We are the first to use genomic techniques to characterize a reciprocal translocation of a sex chromosome. We don’t know how common these rearrangements are because they are only cytologically detectable at pairing during meiosis.  Here, we show that they can incorporate large regions of an additional chromosome into the sex-determining region, which are subject to very different selective forces than the autosomes.  The most surprising finding was detecting evidence for another small nonrecombining region in Kilpisjärvi on a different chromosome. These frogs are full of surprises!

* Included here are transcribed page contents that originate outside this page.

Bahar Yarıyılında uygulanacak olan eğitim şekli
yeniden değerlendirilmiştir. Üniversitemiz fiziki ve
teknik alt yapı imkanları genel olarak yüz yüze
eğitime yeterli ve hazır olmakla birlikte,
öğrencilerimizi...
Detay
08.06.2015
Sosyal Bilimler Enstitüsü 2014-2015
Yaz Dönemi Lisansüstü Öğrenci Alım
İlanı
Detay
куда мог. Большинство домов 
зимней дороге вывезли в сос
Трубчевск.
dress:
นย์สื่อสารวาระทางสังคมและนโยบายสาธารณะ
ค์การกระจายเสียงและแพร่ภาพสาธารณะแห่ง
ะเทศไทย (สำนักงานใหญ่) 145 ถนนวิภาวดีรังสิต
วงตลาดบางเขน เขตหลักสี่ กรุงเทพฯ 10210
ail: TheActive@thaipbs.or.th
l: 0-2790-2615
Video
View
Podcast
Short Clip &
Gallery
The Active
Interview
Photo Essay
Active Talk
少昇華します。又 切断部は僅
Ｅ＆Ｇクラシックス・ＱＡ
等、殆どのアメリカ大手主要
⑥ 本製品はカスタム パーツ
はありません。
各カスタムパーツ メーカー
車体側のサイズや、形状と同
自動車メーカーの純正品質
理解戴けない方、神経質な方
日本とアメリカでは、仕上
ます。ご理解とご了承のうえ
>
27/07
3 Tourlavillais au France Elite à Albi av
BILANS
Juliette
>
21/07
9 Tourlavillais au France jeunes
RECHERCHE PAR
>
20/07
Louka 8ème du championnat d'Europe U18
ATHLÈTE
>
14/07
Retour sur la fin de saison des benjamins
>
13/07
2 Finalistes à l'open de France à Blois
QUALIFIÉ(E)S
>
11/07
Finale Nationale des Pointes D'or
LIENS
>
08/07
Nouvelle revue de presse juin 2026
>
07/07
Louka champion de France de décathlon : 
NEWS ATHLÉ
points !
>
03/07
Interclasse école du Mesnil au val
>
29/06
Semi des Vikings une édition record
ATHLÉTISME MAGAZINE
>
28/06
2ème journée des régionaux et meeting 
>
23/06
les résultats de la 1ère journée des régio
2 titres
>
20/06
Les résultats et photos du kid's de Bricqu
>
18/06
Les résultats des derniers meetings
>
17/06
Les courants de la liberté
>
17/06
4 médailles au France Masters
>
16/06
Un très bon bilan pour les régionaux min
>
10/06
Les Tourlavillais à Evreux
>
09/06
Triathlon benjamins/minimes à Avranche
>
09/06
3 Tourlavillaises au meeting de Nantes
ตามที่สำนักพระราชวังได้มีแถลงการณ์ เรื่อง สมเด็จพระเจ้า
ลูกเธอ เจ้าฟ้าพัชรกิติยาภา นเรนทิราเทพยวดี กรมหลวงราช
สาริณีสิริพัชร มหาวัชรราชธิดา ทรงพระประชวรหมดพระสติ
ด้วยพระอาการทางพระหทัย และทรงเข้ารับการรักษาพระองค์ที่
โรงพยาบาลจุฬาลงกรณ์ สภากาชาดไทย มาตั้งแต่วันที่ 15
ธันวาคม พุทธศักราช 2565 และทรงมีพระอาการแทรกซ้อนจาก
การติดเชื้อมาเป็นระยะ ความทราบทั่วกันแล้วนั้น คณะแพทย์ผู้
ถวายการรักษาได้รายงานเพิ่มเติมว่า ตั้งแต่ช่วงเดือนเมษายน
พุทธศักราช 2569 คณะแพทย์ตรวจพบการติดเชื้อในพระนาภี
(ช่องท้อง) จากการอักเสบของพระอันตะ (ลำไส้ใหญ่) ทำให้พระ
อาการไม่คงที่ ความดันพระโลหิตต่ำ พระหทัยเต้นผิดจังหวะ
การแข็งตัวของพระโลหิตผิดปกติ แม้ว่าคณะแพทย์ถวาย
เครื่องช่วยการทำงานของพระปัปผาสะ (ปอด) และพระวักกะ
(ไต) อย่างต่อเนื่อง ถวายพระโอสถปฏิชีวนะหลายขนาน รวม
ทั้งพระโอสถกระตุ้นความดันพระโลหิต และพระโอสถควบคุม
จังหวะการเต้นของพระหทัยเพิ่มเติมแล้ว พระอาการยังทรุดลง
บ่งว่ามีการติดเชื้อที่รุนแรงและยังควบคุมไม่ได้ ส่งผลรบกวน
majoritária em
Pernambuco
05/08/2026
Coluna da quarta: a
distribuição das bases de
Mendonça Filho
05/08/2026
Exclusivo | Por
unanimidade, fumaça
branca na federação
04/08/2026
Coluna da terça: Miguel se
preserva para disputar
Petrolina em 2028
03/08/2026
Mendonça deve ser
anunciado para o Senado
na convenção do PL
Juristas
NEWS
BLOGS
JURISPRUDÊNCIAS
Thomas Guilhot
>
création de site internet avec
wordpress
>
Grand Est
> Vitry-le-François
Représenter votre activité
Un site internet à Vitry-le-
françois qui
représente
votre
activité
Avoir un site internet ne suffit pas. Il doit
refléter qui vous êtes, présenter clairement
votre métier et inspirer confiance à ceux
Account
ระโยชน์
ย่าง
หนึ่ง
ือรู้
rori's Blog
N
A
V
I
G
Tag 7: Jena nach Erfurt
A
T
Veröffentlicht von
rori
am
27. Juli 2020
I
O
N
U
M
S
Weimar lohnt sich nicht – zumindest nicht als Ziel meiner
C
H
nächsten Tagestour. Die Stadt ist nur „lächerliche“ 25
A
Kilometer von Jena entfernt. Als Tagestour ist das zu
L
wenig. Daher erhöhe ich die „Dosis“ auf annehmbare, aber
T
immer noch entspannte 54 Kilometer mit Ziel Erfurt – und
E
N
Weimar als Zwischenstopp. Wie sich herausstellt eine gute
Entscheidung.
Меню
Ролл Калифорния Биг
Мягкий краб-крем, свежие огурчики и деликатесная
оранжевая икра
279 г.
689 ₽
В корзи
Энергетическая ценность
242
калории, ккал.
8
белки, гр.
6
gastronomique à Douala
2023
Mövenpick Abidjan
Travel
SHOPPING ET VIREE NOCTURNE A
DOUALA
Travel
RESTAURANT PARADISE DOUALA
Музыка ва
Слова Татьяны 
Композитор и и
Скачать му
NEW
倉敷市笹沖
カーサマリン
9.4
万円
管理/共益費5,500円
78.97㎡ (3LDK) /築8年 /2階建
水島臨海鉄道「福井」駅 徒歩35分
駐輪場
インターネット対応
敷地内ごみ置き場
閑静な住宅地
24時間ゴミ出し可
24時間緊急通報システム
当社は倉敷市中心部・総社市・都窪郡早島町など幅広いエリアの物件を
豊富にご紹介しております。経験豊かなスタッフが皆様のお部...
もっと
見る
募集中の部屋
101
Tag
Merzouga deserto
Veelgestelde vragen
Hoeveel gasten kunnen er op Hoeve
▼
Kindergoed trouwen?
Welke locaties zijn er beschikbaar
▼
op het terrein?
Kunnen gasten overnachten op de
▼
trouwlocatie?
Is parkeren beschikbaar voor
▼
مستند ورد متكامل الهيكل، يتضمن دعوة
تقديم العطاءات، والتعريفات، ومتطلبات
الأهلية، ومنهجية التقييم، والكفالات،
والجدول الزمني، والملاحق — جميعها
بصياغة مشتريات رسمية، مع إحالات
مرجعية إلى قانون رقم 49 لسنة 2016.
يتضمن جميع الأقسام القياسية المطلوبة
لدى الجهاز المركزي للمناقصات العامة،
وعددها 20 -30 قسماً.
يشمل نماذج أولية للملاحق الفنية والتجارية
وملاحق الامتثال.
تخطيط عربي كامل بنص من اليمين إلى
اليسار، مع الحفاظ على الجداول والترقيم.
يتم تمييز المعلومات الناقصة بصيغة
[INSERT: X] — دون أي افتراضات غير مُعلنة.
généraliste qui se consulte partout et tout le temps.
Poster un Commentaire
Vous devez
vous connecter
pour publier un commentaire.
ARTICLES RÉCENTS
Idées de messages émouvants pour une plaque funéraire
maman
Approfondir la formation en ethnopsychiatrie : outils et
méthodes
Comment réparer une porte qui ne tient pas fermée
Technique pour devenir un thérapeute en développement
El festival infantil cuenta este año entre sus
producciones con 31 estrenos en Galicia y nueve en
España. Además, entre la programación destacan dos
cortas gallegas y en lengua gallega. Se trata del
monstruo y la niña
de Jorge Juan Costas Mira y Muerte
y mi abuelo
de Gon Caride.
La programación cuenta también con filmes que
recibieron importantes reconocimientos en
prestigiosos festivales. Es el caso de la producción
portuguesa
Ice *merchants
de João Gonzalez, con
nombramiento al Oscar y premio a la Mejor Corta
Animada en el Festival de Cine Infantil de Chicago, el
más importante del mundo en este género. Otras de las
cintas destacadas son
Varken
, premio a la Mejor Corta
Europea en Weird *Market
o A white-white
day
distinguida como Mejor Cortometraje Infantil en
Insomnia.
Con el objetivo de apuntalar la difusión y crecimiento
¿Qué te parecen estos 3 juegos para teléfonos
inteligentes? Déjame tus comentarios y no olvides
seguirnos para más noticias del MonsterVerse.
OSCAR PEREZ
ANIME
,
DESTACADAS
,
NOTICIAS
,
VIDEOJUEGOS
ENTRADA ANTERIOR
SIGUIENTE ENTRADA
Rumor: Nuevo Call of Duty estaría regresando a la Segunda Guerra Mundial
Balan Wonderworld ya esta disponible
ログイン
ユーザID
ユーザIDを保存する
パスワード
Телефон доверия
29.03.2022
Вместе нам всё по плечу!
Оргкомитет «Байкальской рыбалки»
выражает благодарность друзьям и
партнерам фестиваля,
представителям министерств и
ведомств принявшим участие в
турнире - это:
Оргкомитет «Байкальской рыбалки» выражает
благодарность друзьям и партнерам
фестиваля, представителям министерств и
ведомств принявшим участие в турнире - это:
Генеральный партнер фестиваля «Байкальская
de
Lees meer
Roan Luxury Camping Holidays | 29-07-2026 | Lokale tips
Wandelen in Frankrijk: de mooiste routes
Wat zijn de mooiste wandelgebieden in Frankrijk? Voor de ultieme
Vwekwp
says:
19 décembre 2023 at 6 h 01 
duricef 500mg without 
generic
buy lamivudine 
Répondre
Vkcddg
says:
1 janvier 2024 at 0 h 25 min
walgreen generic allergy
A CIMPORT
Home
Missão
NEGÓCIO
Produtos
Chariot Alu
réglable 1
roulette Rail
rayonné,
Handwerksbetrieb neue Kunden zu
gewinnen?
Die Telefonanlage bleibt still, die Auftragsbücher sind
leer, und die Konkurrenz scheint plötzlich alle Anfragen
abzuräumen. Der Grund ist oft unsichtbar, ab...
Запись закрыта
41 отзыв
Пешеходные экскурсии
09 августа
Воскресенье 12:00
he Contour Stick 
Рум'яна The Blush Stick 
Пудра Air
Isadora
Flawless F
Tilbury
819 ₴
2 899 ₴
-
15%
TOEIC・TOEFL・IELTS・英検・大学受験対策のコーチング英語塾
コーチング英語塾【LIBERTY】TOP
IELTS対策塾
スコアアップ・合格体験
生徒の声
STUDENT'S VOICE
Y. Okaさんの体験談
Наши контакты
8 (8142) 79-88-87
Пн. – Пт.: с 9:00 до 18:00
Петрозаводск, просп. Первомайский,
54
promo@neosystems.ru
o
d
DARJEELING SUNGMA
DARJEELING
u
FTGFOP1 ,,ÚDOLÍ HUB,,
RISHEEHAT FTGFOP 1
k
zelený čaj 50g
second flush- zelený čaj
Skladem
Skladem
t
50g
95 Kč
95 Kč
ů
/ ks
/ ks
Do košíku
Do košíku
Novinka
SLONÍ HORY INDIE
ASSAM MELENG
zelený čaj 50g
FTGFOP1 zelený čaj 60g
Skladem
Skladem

Moving forward, what are the next steps for this research?
We are currently investigating whether different sex chromosome arrangements affect male gene expression.  To answer this question, we are focusing on an alpine population of Rana temporaria in Switzerland that has males with two types of Y chromosomes.  Some Y chromosomes only differ from the X chromosome in a small region around the sex-determining locus, and other Y chromosomes are differentiated from the X chromosome throughout their length. We are also working on using high-density linkage mapping of RAD sequences to confirm the novel sex-chromosome rearrangement in the Kilpisjärvi populations.

What would your message be for students about to start their first research projects in this topic? 
Our standard models for sex-chromosome evolution are mostly based on the mammalian XY system, which are more than 160 million years old.  However, the more organisms we study, the more we realize that ancient, highly diverged sex chromosomes may be the exception rather than the rule. My message would be to keep an open mind about what you might find, and let your organism surprise you!

What have you learned about science over the course of this project? 
One thing I’ve learned working on this project is the importance of assembling a team of researchers with complementary strengths.  Each person brought unique and critical skills to this project. We were able to combine knowledge of our study system, bioinformatics, and coalescent modeling to produce a comprehensive examination at sex chromosomes in Rana temporaria.

Describe the significance of this research for the general scientific community in one sentence.
We provide the first genomic view of an entirely different way that new sex chromosomes can evolve.

Describe the significance of this research for your scientific community in one sentence.
We show that the reciprocal translocations can dramatically increase the portion of the genome that is incorporated into the sex-determining region.